Saw this, after the initial reply, see below.
Kamil Paral wrote:
> Can you explain? Do you mean that rpmlint will read its default
config
> +
> /usr/share/rpmlint/whitelist/<package> ?
Yes, I would love to if rpmlint has internal support for per-package
config file (the actual path doesn't matter). There are some advantages:
1. rpmlint can use it even if you don't have that package installed, it
simply extracts it from the rpm file.
Extraction can be done no matter where the config file is installed.
2. You can be sure that only relevant config file gets loaded for
your
package. That means you don't waste performance on loaded several
thousand other config files and also you can be sure that no other
config file by accident influences your results.
-f option does this.
3. You surely don't want to have several thousand *.config files
directly
in /etc/rpmlint, it would be a mess.

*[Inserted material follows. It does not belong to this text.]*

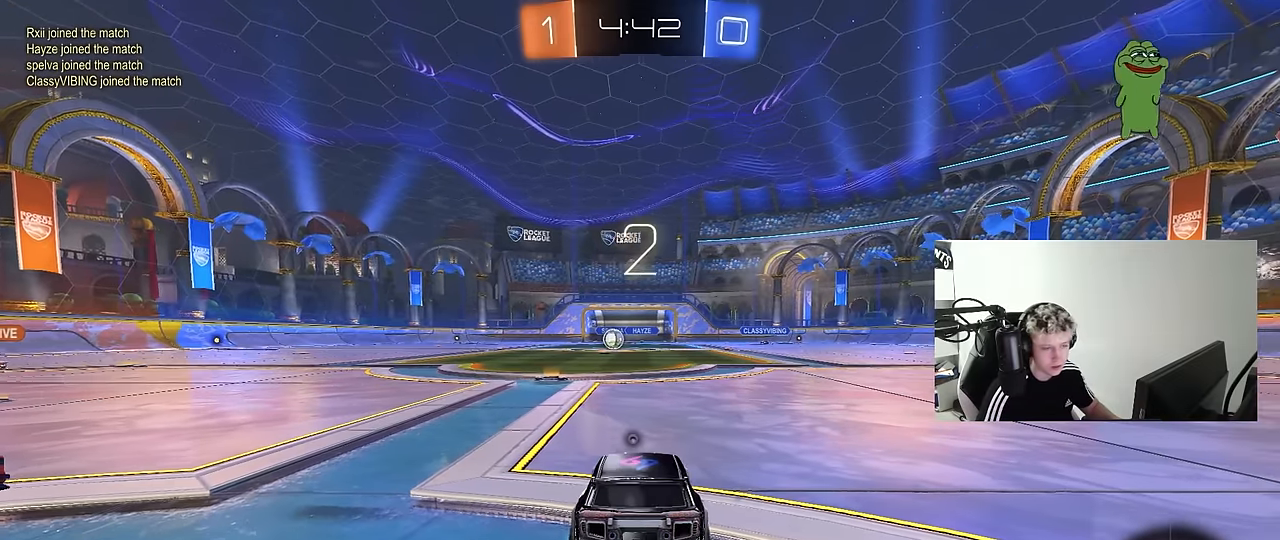
{"keys": ["tab"], "mouse": [], "mouse_move": "still", "events": [[200, "space", "down"], [250, "mouse_wheel", "down"], [300, "tab", "down"], [400, "mouse_wheel", "up"], [400, "space", "up"]]}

At least one more dir is needed
to keep it separated.
I don't think thousand files in /etc/rpmlint or /usr/share/rpmlint/whitelist is
a big difference. If you have many of them they will fill up the directory no
matter the name.
4. These files should be stored in /etc at all I believe. They are
not
config files, which a system administrator would like to change.
They are more like a definition file. Those file will be changed only
by the package maintainer and will be distributed with next package
release. They should not be in /etc.
5. Package maintainers get the same output on their machines as we do
on ours.
-f <per-package-config> which is enabled by default then sounds like the least
invasive solution.
--
Alexander.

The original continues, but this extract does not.